20 novembre 2017

Une journée

Une jeune femme étrangère que je suis depuis des années, qui force le respect par l'énorme chemin qu'elle a fait pour se sortir d'un enfermement mortifère, travailler, s'autonomiser, et dont la lucidité me bouleverse - incluant son regard sur la chronicité de sa souffrance, la nécessité des médicaments à vie, son aspiration autant que son impossibilité à envisager une relation amoureuse.

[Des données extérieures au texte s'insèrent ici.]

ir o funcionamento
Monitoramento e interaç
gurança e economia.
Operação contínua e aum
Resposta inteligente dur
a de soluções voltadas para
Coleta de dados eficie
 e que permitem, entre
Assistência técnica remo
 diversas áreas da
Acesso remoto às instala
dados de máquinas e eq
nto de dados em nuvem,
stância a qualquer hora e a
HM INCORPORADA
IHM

Cette si vieille dame quasi-aveugle et sourde, qui vient m'annoncer le décès de sa fille, retrouvée morte dans son lit par la police. Elle est venue jusqu'à moi, alors que les appareils auditifs qui habituellement permettent un relatif dialogue dysfonctionnent, consciente qu'elle ne pourrait pas m'entendre, mais avec ce besoin de partager cette cette peine insensée. Que faire, si ce n'est franchir l'espace du bureau pour prendre sa main, communiquer ma présence cependant ?

Un homme de 40 ans, au bord de l'effondrement, soutien de la mère et de la sœur handicapée dans l'enfance, du père en phase terminale et de la grand-mère paternelle aujourd'hui - en demande de "solutions d'urgence", en refus de prescription - ce jour nous avons simplement respiré, et paradoxalement c'est la rencontre qui m'a le moins pesé.

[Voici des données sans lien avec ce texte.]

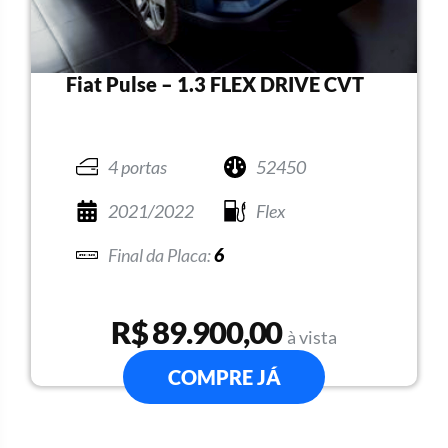
Fiat Pulse – 1.3 FLEX DRIVE CVT
4 portas
52450
2021/2022
Flex
6
R$ 89.900,00
à vista
COMPRE JÁ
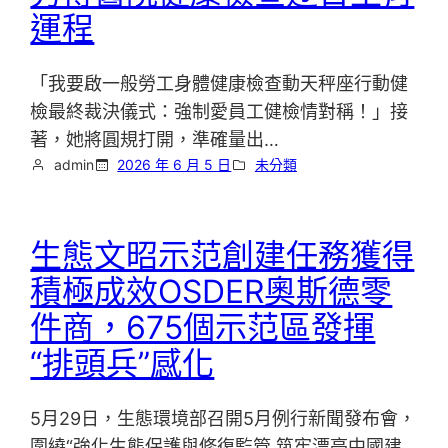
運程
「我要啟一般勞工身體健康檢查動天秤座行動健
檢最終裁決儀式：強制愛員工健檢情對稱！」接
著，她將圓規打開，準確量出…
admin
2026 年 6 月 5 日
未分類
生態文昭示范創建任務獲得
積極成效OSDER奧斯德零
件商，675個示范區發揮
“排頭兵”感化
5月29日，生態環境部召開5月例行新聞發布會，
圍繞“強化生態保護與修復監管 筑牢漂亮中國建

Un autre, retraité, débordant d'agressivité passive, enfermé dans une longue plainte contre une compagne qu'il ne peut se résoudre à quitter, se présentant comme un héros qui ne laisserait pas cette dame dans la détresse, propose même une consultation de couple mais s'apprête à partir deux mois sans l'en avertir, etc.

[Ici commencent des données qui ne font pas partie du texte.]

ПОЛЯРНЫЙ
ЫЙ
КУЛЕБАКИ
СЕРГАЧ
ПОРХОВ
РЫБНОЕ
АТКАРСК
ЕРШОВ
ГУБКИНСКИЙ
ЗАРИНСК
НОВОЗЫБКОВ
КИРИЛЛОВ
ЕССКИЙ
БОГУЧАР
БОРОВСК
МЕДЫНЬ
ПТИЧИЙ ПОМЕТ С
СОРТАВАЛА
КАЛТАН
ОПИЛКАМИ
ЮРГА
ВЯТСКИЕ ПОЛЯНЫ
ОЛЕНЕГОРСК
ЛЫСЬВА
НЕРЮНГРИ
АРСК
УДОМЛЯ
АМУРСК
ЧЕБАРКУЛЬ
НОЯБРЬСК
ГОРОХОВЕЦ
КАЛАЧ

Je sais que j'en oublie un ou une ici, mais qui ? A cette étape, mon esprit cale devant l'obstacle, me signifie qu'il serait déjà temps d'arrêter. Mais la journée n'est pas finie...

(Ca m'est revenu. Ce n'est pas le plus lourd pourtant - juste un homme qui oscille entre être ou ne pas être, avoir ou ne pas avoir, vouloir ou ne pas vouloir, Hamlet, Hemingway et Bartleby à lui tout seul, normal, c'est un prof de lettres. Qui se perd dans les mots des autres, souvent. Mais qui se saisit des perches que je lui tends, accepte que je sois confrontante parfois).

Une autre jeune femme que je suis également depuis longtemps, et que je vois avec plaisir (ouf !) sortir elle de son insatisfaction chronique et parachever le travail d'indépendance entamé il y a quelques années - décider d'être heureuse envers et contre la plainte maternelle chronique.

Cette patiente vue il y a trois ans, et qui revient en ayant accompagné jusqu'à la fin d'un cancer pédiatrique la petite fille née alors, mais qui pleure surtout ce jour sa douleur de constater que même dans cette épreuve, ses parents à elle restent dysfonctionnels, inaptes - mère endeuillée et comme orpheline à la fois.

Une nouvelle, deuxième entretien, qui a communiqué la première fois son inquiétude sur ses variations d'humeur, troubles alimentaires, et abat aujourd'hui ses cartes, père bipolaire, alcoolique, compagnon probablement pathologique à l'image du père, et sa peur à elle d'être malade à son tour, au bord de la chute.

Une autre nouvelle, dont les rires cachent mal les larmes et la logorrhée, mal l'angoisse vertigineuse. 

La dernière, et pas la moins effrayante, déverse à la fin de ma journée un discours-fleuve, romanesque où se mêlent Anne Frank, les lycées d'après-guerre, les amitiés de camps de concentration, et l'insécurité héritée qui ne l'a jamais quittée malgré une vie passée à ériger des remparts contre ce sentiment. A cette heure-ci, dans la pénombre du bureau et après cette journée, je n'ai plus la force d'endiguer et laisse le flot rouler - y sombre à mon tour.

En sortant, je pense à la chanson de Goldman : "Mais qu'est-ce qu'on peut bien faire - après ça ?"

Ce matin, la réponse a été finalement assez simple : vertiges, nausées, j'ai annulé ma consultation. Je me sens comme une éponge qui ne peut pas absorber une seule goutte de plus.